'''
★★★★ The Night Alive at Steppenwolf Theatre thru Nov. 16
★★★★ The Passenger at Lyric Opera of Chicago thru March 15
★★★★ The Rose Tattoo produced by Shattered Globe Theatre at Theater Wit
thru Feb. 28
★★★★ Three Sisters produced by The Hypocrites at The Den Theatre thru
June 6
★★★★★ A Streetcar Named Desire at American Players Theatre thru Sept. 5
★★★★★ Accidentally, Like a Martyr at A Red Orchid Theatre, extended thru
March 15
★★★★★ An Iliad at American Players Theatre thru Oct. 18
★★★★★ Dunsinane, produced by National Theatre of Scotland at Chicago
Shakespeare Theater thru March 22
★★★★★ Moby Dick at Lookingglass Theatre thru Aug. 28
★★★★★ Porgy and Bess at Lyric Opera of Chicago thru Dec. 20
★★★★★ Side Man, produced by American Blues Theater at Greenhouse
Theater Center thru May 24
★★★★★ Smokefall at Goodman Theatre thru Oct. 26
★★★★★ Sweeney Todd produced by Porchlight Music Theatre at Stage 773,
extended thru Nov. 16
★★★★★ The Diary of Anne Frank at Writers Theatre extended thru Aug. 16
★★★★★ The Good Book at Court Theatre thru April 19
'''
Task statement:
Lay out every line of the entries above as a JSON list of strings, one string per line, with blank lines left out.

Result for this exercise:
[
  "★★★★ The Night Alive at Steppenwolf Theatre thru Nov. 16",
  "★★★★ The Passenger at Lyric Opera of Chicago thru March 15",
  "★★★★ The Rose Tattoo produced by Shattered Globe Theatre at Theater Wit",
  "thru Feb. 28",
  "★★★★ Three Sisters produced by The Hypocrites at The Den Theatre thru",
  "June 6",
  "★★★★★ A Streetcar Named Desire at American Players Theatre thru Sept. 5",
  "★★★★★ Accidentally, Like a Martyr at A Red Orchid Theatre, extended thru",
  "March 15",
  "★★★★★ An Iliad at American Players Theatre thru Oct. 18",
  "★★★★★ Dunsinane, produced by National Theatre of Scotland at Chicago",
  "Shakespeare Theater thru March 22",
  "★★★★★ Moby Dick at Lookingglass Theatre thru Aug. 28",
  "★★★★★ Porgy and Bess at Lyric Opera of Chicago thru Dec. 20",
  "★★★★★ Side Man, produced by American Blues Theater at Greenhouse",
  "Theater Center thru May 24",
  "★★★★★ Smokefall at Goodman Theatre thru Oct. 26",
  "★★★★★ Sweeney Todd produced by Porchlight Music Theatre at Stage 773,",
  "extended thru Nov. 16",
  "★★★★★ The Diary of Anne Frank at Writers Theatre extended thru Aug. 16",
  "★★★★★ The Good Book at Court Theatre thru April 19"
]